_Multi-frame object listings_.
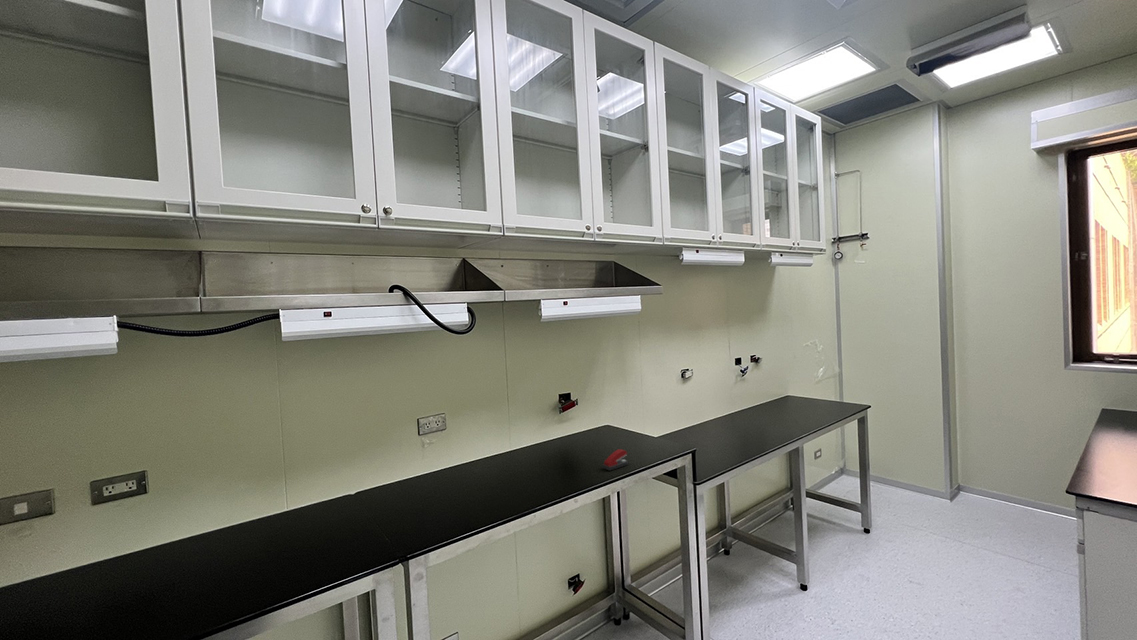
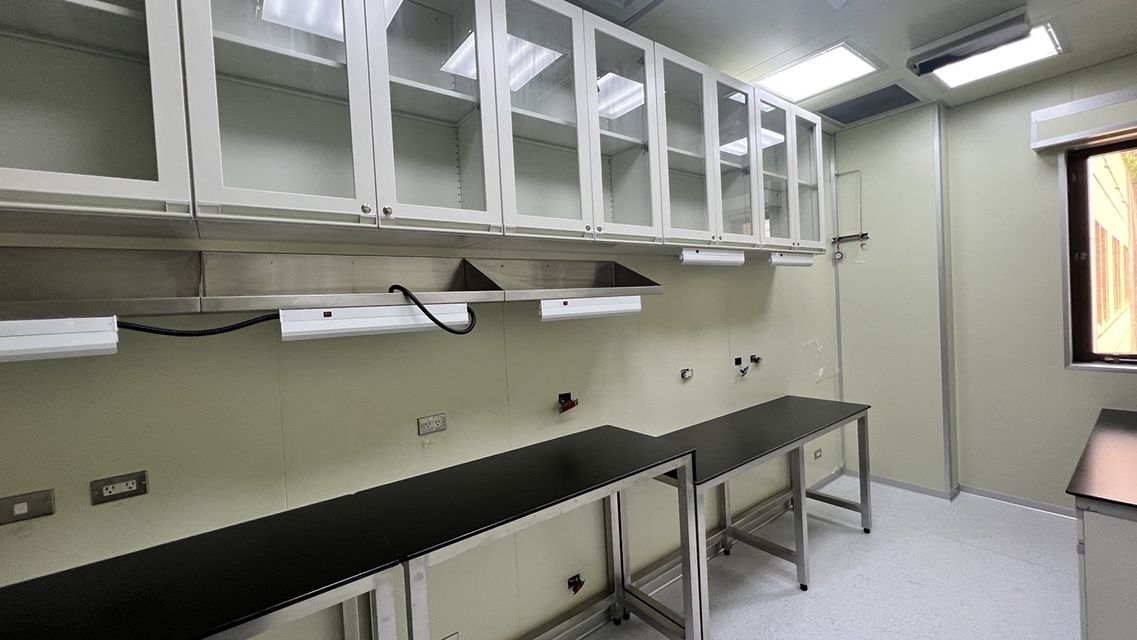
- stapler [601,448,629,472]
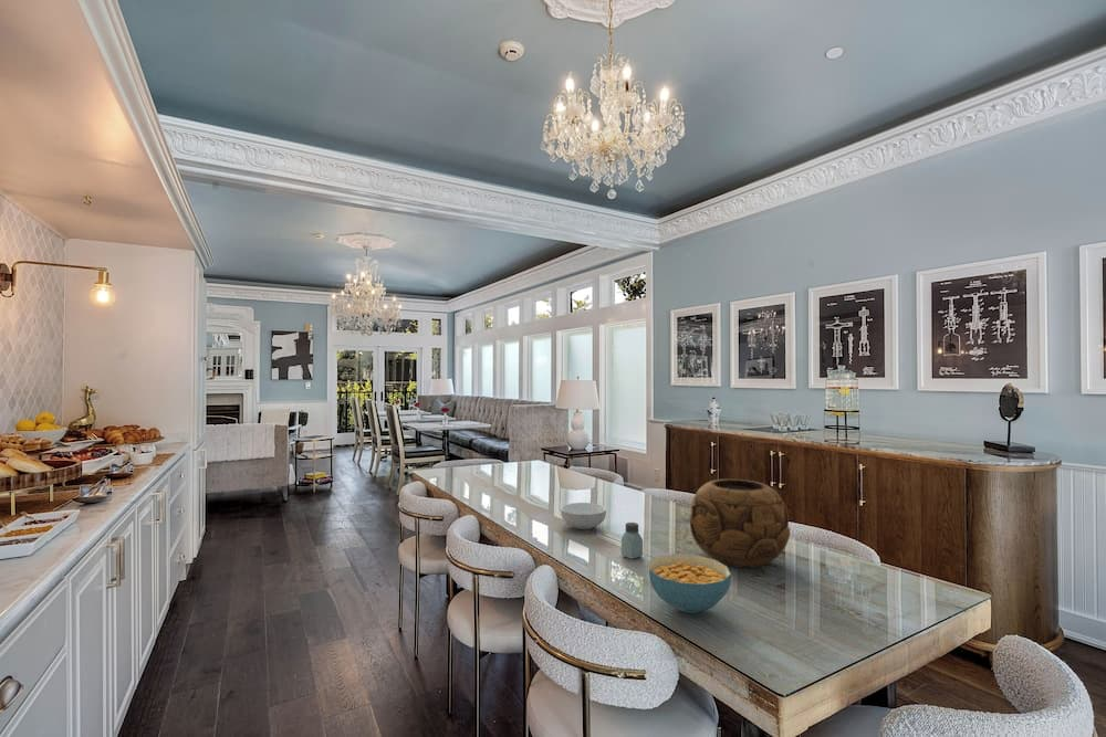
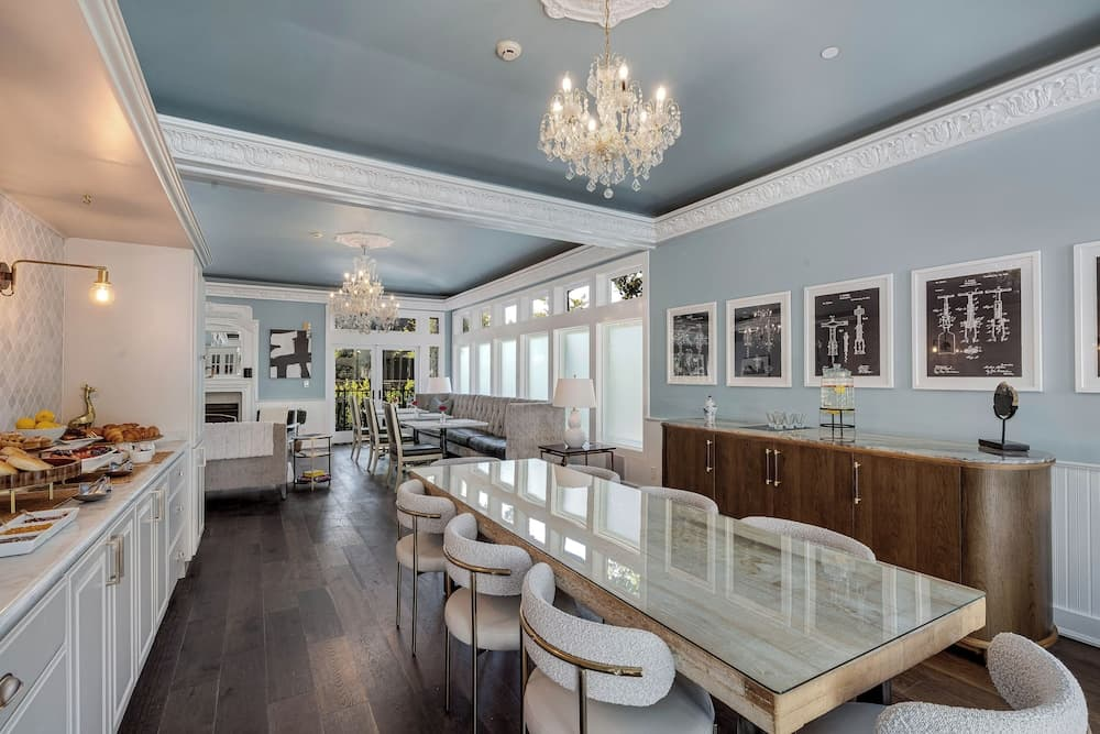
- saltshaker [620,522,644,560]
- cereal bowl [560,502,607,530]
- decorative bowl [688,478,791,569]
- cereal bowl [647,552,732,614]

_EXERCISE DIRECTIONS_. The copy you produce must match the entries above exactly, except that it has no pictures.

_WRITTEN ANSWER_.
- stapler [601,448,629,472]
- saltshaker [620,522,644,560]
- cereal bowl [560,502,607,530]
- decorative bowl [688,478,791,569]
- cereal bowl [647,552,732,614]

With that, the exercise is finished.